The diocese’s potential legal costs could get even steeper next year.

The state legislature is midway through the process of passing a constitutional amendment that would open a window for statute-limited victims to file civil suits on their old cases. The bill still needs to be approved by the legislature next session, and then would go to voters for a referendum. If approved, the window for lawsuits would open next year.

It is unclear how the bankruptcy filing will affect the diocese’s operations, but Haverstick said officials hope to keep churches, schools and charity programs running as usual.

In the legislature, Senate President Pro Tempore Joe Scarnati (R-Jefferson) opposed efforts to retroactively change the statute of limitations in 2018, but he supported the lengthier process of changing the state constitution.

In a statement Wednesday, Scarnati said the bankruptcy announcement “is truly unfortunate.” But he said he is pleased that victim compensation funds have provided financial support to victims.

“I was a strong and vocal advocate for compensation funds to be established, in order to help as many victims as possible,” Scarnati said. “Financial assistance cannot change the past, but is helping to aid victims as they attempt to move forward.”

Richard Serbin, an attorney who specializes in representing survivors of child sex abuse, said the diocese’s decision to seek bankruptcy is “disappointing for many reasons.” In bankruptcy documents, the diocese lists several of Serbin’s clients as among the largest creditors. Serbin said he represents two clients who have sued the diocese. He has also notified the diocese of claims of people he represents who have not yet filed complaints.

Serbin said the diocese’s decision to seek bankruptcy protection will complicate the legal proceedings and require him to retain the services of bankruptcy attorneys and investigators for assistance. The decision also limits the discovery process — in which both sides of a lawsuit have to turn over relevant material.

Those documents would provide details on the scope of the complicity of people within the diocese to cover up abuse, Serbin said.

In court documents, the diocese said that if it didn’t pursue bankruptcy, money would be awarded to sexual abuse survivors “piecemeal” — and the diocese might run out of money before some survivors were ever compensated. The diocese said filing for bankruptcy was the best way “to fairly and equitably address the claims of survivors while ensuring that the mission and ministry of the (diocese) continues.”

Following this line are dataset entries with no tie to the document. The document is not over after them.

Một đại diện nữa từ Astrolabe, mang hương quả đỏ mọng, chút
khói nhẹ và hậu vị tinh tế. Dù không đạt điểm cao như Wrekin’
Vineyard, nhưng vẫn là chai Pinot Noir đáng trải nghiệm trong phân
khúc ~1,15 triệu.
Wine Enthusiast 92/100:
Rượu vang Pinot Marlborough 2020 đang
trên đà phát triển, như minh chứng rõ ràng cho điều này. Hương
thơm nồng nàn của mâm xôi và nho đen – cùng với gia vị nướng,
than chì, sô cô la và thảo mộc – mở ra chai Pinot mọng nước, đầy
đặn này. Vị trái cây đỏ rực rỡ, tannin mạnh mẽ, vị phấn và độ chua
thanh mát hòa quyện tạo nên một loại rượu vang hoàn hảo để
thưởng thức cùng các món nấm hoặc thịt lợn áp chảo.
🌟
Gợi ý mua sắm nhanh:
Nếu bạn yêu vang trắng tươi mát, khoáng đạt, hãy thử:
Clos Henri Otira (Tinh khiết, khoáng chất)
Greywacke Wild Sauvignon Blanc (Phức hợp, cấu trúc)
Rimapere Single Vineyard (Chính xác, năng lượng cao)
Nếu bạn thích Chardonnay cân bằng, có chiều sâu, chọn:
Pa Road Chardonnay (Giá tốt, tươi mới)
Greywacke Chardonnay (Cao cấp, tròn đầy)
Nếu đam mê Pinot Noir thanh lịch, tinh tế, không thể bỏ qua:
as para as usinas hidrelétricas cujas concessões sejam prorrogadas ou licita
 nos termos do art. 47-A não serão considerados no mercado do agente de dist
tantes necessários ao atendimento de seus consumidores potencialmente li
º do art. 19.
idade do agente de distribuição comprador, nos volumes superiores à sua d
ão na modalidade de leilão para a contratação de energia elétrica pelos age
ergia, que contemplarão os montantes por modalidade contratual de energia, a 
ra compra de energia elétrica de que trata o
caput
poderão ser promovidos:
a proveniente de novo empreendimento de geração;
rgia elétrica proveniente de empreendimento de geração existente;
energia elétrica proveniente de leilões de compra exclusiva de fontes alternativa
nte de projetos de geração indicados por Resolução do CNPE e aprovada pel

Serbin said he’s skeptical about that explanation.

“Having done this work for 32 years and seeing what the dioceses have done from a legal perspective, I don’t think their primary concern is fairness to the survivors of abuse by their employees,” Serbin said. “I think their concern is themselves.”

Shaun Dougherty, a national board member for the Survivors Network of Those Abused by Priests, sees the bankruptcy efforts as an attempt by the church to prevent victims from receiving the compensation they deserve.

“How much is a victim supposed to take? …It’s devastating,” Dougherty said.

Dougherty was speaking from Rome on Wednesday, where he traveled to follow-up on last year’s sex abuse prevention summit hosted by the Vatican. Dougherty says he was abused as a child by a priest in the Altoona-Johnstown diocese.